= Ilmar Raud =

Estonian chess player (1913–1941)

Ilmar Raud (30 April 1913 – 13 July 1941) was an Estonian chess master.

==Biography==
Raud was born in Viljandi, in the Governorate of Livonia of the Russian Empire (now Estonia). He played several times in the Estonian championships at Tallinn. In 1933, he tied for 3rd-5th at the 5th EST–ch. The event was won by Gunnar Friedemann. In 1934, he won the 6th EST–ch. In 1936, he took 3rd at the 8th EST–ch. The event was won by Paul Felix Schmidt. In 1937, he took 7th at Parnu (Schmidt won). In 1937, he took 2nd, behind Schmidt, at the 9th EST–ch. In 1939, he won the 10th EST–ch.

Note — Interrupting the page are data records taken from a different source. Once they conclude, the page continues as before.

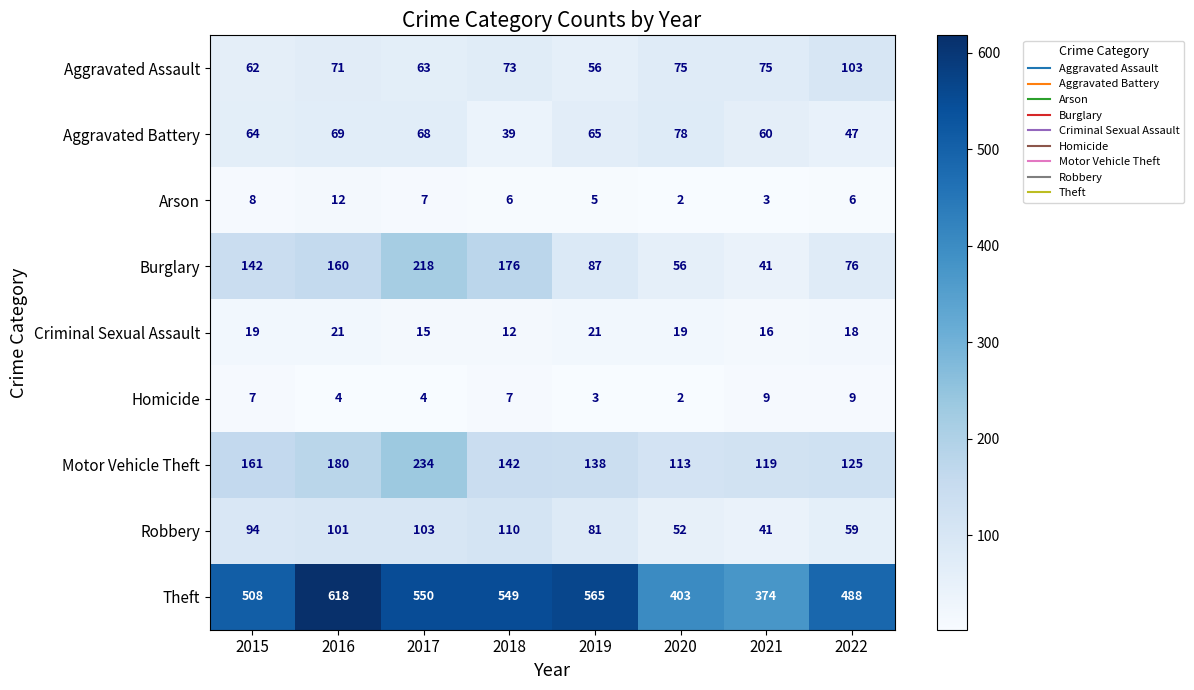

At which category is the sum across all series the highest?

2017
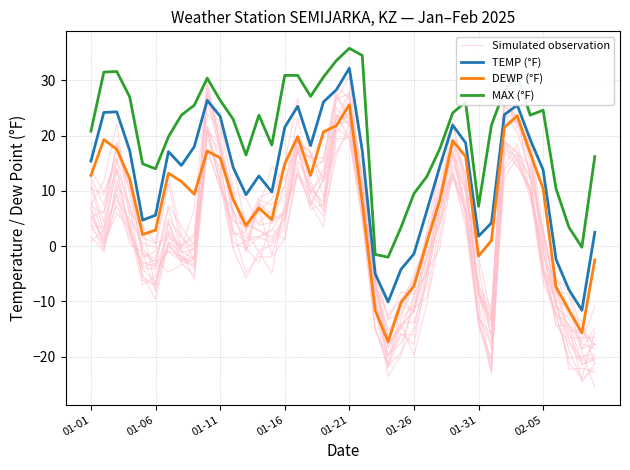

Rank the series at 01-16 from highest to lowest value.

MAX (°F), TEMP (°F), DEWP (°F), Simulated observation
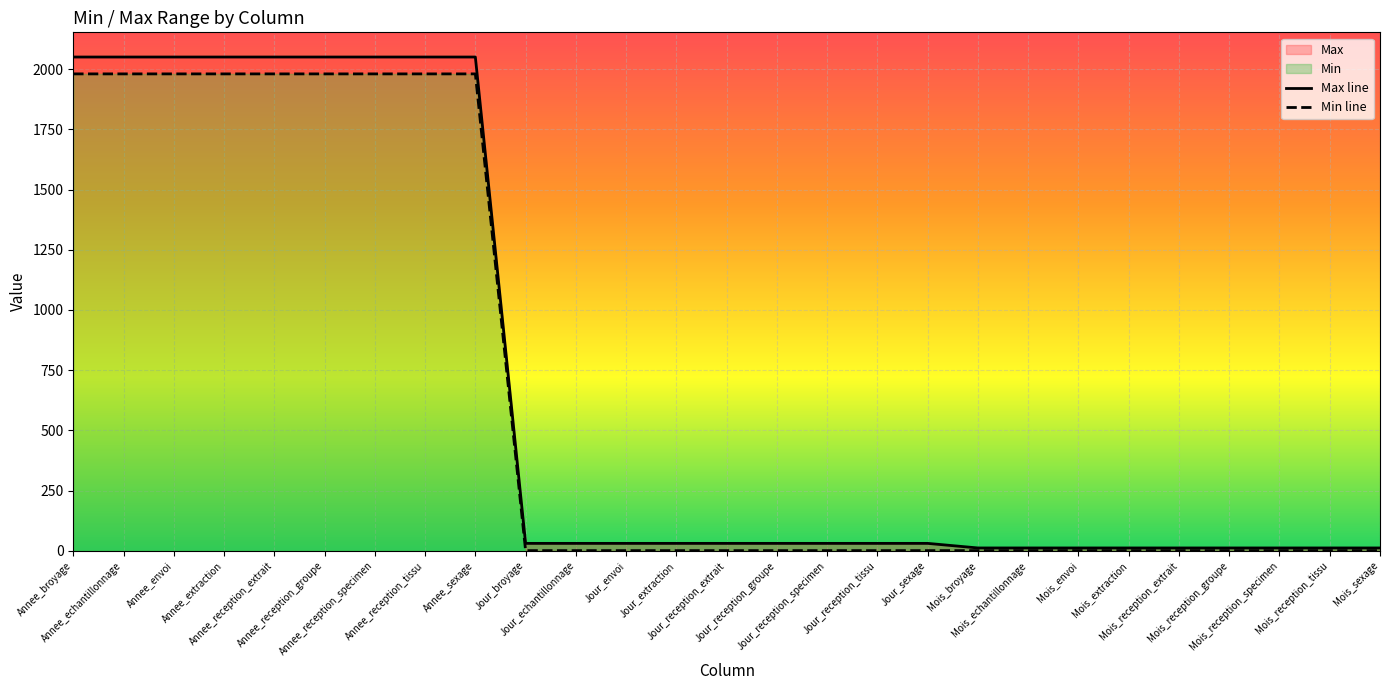

At which category is the sum across all series the highest?

Annee_broyage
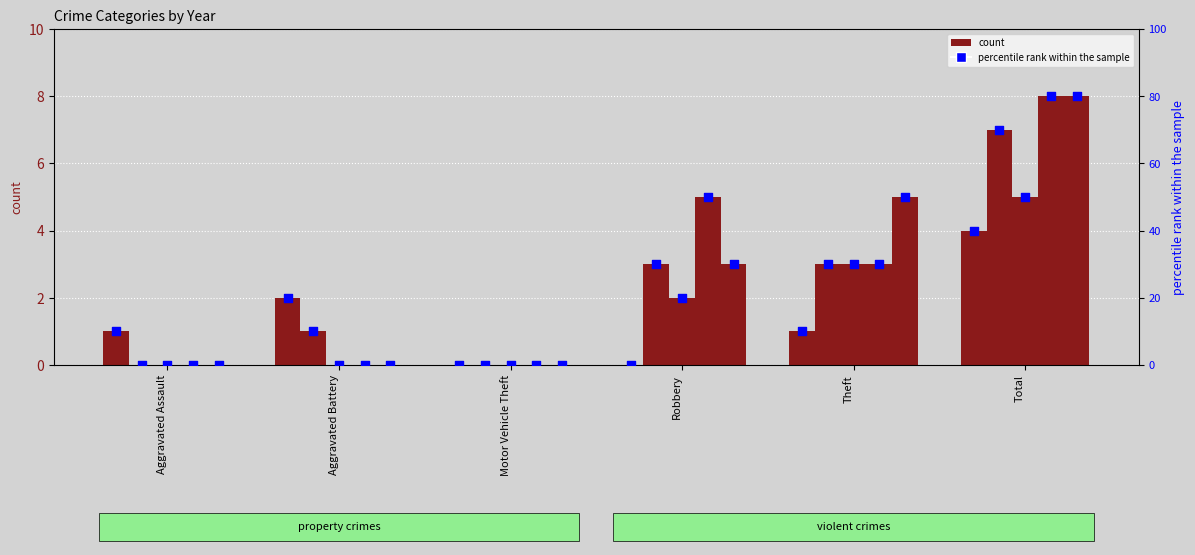

What is the ratio of the value at Total to the value at Theft?

4.0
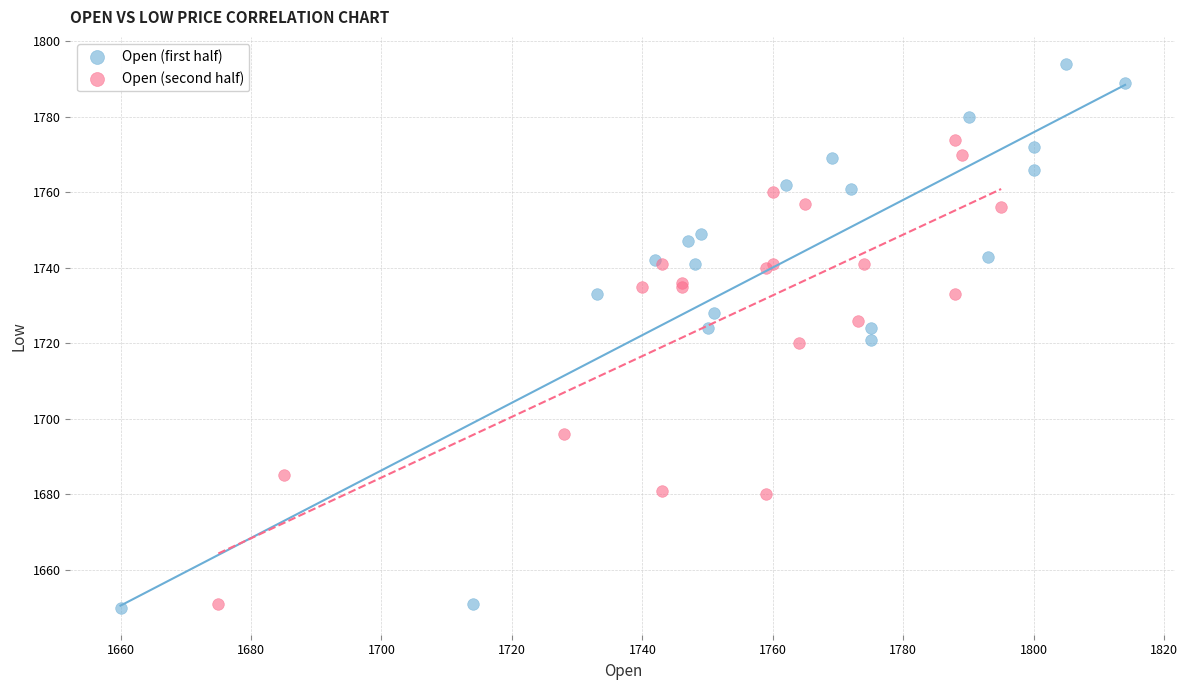

Which series has the largest Y range (max minus min)?

Open (first half)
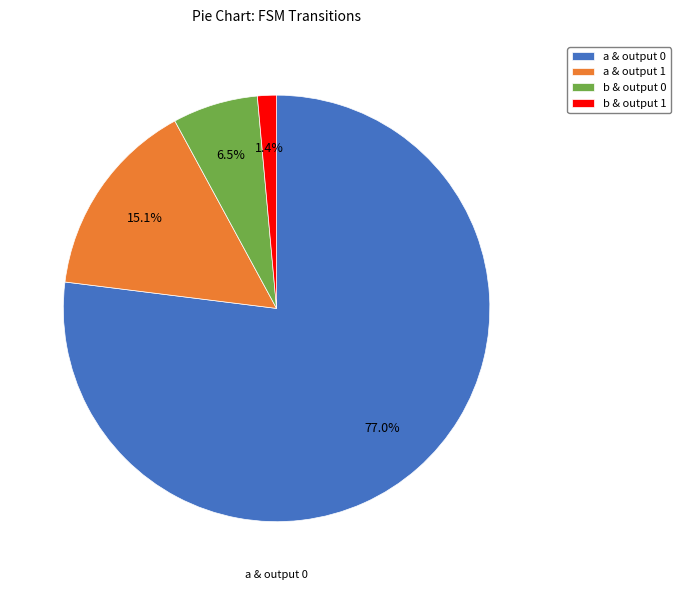

Between b & output 1 and a & output 1, which is larger?

a & output 1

He played for Estonia on fourth board in the 6th Chess Olympiad at Warsaw 1935 (+4 –4 =7), on second board in 3rd unofficial Olympiad at Munich 1936 (+7 –8 =5), on second board in the 7th Olympiad at Stockholm (+7 –2 =8), on second board in the 8th Olympiad at Buenos Aires 1939 (+7 –5 =5). The Estonian team (Paul Keres, Raud, Schmidt, Friedemann, Johannes Türn) took 3rd place, behind Germany and Poland, in the last pre-war Chess Olympiad.

In September 1939, when World War II broke out, Raud, along with many other participants of the 8th Chess Olympiad, decided to stay in Argentina.

Raud took 14th in the Mar del Plata 1941 chess tournament (Gideon Ståhlberg won). He died in Buenos Aires, Argentina, at the age of 28.